È salito a 95 morti il bilancio delle frane e delle inondazioni che hanno colpito l’area di confine tra Nepal e Tibet. I dati, aggiornati alle 17:25 ora locale, sono stati diffusi dall’Ufficio di Polizia della provincia nepalese di Bagmati, con sede a Hetauda, e riportati da Bbc e Nepal News. I feriti sono almeno 93, mentre restano disperse decine di persone, tra cui numerosi turisti.
Le zone più duramente colpite sul versante nepalese sono Rasuwagadhi-Timure, Syabrubesi, Rasuwa e la valle del Bhote Koshi. La piena del fiume Bhote Koshi ha provocato gravi danni a Syabrubesi; nelle prossime ore l’acqua è attesa anche nelle aree a valle del Trishuli. La capitale Kathmandu non risulta interessata dagli eventi.
Ricerche ancora in corso
Le autorità locali hanno avviato le operazioni per individuare i dispersi e prestare soccorso ai feriti. La maggior parte degli stranieri presenti nell’area stava completando il pellegrinaggio verso il monte Kailash e il lago Mansarovar, luoghi sacri per induisti, buddisti e giainisti nella regione tibetana.
Tra le persone straniere di cui non si hanno notizie figurano 133 indiani, 47 statunitensi, 34 australiani, 33 britannici, 24 canadesi, 19 malesi, sette ucraini, sei singaporiani e sei sudafricani. La lista comprende anche cittadini di Giappone, Nuova Zelanda, Germania, Francia, Irlanda, Paesi Bassi, Russia, Spagna, Bielorussia, Finlandia, Ungheria, Israele, Lituania, Portogallo e Filippine.

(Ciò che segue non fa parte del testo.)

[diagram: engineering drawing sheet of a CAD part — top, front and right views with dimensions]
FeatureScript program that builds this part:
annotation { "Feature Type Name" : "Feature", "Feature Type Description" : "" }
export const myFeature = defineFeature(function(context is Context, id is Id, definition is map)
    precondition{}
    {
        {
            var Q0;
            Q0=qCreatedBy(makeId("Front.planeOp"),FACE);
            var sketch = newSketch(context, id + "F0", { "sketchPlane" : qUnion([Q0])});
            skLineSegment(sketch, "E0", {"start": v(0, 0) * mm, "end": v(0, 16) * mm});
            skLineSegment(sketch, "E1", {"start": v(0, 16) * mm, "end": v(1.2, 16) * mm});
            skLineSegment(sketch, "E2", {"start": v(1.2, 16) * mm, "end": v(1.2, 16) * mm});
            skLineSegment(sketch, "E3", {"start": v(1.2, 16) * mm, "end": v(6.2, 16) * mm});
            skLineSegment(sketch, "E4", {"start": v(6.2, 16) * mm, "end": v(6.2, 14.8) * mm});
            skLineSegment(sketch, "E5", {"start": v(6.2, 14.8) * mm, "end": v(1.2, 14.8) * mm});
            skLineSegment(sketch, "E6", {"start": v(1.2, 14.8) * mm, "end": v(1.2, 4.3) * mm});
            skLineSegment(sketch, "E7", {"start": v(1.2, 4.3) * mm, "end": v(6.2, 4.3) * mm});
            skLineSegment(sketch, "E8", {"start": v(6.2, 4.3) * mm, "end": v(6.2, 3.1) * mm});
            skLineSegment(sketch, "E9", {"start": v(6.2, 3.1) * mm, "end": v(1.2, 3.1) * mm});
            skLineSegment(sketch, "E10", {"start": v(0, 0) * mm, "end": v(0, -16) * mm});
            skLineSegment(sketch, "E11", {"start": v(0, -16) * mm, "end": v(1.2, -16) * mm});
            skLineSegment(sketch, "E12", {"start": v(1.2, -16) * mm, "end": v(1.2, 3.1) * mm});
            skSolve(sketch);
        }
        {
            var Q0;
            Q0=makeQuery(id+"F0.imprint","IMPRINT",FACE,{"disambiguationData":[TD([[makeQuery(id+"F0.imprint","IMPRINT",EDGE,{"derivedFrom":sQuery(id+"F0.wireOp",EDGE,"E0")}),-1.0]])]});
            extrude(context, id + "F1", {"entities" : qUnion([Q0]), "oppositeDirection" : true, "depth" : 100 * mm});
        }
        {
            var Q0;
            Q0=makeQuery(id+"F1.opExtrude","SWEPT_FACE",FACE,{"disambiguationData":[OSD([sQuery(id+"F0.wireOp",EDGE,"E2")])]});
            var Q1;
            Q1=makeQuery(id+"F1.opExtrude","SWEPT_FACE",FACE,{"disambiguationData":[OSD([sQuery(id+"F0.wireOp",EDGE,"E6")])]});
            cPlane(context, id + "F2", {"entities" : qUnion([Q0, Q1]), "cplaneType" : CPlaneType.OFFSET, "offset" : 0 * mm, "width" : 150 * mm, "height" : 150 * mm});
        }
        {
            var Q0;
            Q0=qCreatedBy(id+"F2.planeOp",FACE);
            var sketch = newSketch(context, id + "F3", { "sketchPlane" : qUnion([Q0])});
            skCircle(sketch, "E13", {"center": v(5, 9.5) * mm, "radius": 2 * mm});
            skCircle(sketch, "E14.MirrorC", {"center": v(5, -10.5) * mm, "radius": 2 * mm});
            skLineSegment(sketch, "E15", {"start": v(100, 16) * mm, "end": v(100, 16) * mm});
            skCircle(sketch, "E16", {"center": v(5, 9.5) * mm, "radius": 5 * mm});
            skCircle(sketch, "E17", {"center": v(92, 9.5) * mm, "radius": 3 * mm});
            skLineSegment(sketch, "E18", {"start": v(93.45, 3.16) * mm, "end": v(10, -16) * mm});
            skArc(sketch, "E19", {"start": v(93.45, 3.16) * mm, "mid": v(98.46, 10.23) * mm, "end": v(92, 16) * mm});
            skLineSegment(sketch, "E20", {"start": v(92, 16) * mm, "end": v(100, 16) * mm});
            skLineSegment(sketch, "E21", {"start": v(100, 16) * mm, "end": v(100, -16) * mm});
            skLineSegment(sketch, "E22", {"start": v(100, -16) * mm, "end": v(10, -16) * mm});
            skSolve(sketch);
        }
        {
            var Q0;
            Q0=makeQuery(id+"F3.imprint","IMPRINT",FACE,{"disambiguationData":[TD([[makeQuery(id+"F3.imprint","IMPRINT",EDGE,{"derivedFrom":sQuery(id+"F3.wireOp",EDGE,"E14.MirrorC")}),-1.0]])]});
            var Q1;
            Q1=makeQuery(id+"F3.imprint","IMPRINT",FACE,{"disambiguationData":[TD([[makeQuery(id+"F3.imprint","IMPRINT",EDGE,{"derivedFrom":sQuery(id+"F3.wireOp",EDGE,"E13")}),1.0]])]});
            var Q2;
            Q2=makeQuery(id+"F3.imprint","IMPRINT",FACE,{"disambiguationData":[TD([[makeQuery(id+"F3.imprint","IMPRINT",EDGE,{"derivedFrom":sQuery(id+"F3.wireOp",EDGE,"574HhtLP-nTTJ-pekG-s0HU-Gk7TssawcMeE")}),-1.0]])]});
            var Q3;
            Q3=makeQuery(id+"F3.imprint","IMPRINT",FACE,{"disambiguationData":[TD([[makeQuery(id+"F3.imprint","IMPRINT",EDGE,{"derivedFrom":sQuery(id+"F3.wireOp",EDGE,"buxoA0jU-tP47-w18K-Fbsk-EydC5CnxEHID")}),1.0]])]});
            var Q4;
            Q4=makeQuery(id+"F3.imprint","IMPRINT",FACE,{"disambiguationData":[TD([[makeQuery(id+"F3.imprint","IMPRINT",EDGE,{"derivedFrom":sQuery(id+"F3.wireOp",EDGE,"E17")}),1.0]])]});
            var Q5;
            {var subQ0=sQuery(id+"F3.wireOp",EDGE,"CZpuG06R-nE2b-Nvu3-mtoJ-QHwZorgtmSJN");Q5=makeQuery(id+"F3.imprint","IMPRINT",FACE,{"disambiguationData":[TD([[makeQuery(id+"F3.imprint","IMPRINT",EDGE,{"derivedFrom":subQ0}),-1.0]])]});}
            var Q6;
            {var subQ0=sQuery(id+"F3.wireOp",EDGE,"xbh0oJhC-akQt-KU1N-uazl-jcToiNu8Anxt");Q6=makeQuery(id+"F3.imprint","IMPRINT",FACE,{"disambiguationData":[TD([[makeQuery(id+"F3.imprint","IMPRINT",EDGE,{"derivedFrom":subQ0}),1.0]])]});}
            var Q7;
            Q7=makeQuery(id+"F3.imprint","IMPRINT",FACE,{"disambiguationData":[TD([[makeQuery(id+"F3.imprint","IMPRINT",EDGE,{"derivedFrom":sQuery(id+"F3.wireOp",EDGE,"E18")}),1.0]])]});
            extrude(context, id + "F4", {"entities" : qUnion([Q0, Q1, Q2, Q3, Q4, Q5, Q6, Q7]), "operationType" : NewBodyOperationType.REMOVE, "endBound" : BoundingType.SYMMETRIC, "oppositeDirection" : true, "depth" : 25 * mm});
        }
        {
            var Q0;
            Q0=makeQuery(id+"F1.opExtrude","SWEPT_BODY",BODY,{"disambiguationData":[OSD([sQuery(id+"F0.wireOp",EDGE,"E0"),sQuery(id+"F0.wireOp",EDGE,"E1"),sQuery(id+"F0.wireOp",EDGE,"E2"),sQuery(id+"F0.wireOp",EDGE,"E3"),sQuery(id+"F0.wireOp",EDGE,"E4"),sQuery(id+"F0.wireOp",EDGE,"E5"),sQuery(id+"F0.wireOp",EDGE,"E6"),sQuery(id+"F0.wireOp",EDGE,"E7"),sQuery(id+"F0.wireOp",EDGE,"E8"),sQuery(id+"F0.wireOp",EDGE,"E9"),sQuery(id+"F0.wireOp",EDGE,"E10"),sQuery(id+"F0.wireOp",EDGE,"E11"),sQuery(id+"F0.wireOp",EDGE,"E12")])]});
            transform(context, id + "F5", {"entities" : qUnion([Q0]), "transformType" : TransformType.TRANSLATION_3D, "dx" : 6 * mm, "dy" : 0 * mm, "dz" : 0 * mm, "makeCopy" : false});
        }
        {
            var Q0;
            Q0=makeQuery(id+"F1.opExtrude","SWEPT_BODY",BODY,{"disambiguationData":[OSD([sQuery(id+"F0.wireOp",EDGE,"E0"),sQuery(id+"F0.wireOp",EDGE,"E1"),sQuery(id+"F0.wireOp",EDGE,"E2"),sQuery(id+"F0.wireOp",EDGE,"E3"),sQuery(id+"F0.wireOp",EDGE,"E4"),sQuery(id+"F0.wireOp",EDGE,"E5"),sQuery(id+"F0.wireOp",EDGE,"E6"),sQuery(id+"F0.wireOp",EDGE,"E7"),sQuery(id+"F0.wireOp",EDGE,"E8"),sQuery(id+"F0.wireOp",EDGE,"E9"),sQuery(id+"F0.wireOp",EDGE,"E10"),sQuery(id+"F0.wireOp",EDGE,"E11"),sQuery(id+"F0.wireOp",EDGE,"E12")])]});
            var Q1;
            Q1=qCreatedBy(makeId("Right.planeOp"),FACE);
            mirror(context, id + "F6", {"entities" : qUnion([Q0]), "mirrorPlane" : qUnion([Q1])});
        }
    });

La Farnesina ha fatto sapere che, in base alle registrazioni sulla piattaforma Dove siamo nel mondo, sono circa 90 gli italiani presenti nell’area tra Nepal e Tibet. Sono in corso verifiche sulle loro condizioni. Due cittadini italiani sono stati evacuati dal versante nepalese e risultano incolumi; si trovavano insieme a un gruppo di escursionisti russi.
Le disposizioni delle autorità
Il presidente cinese Xi Jinping ha ordinato di intensificare le ricerche, soccorrere le persone disperse, trasferire gli abitanti minacciati e accelerare le cure ai feriti. Ha inoltre chiesto di rafforzare il monitoraggio e i sistemi di allerta, organizzando gli interventi secondo criteri scientifici per evitare ulteriori disastri.
Il premier Li Qiang ha disposto una verifica rapida del numero delle persone coinvolte e il coordinamento di tutte le forze disponibili. Su indicazione dei vertici cinesi, il vicepremier Zhang Guoqing ha raggiunto la zona con i responsabili dei dipartimenti interessati per seguire la gestione dell’emergenza. Anche le autorità tibetane hanno mobilitato squadre di ricerca e soccorso.
Secondo le prime analisi di immagini satellitari e dati sismici, all’origine dell’inondazione potrebbe esserci il crollo di un ghiacciaio ad alta quota, indebolito dal rapido scioglimento di neve e ghiaccio. Dan Shugar, esperto dell’Università di Calgary, ha ipotizzato che il distacco sia avvenuto a circa 5.200 metri di quota e che la caduta abbia riversato nella valle una grande quantità di acqua e detriti.
Lo studioso ha collegato l’ipotesi anche alle alte temperature e al possibile ruolo del cambiamento climatico, precisando tuttavia che le cause devono ancora essere accertate. L’impatto della massa di ghiaccio avrebbe inoltre contribuito a sciogliere altro materiale e a generare la violenta ondata che ha travolto la valle. Le operazioni di ricerca e soccorso proseguono, mentre le autorità valutano il rischio di nuovi eventi.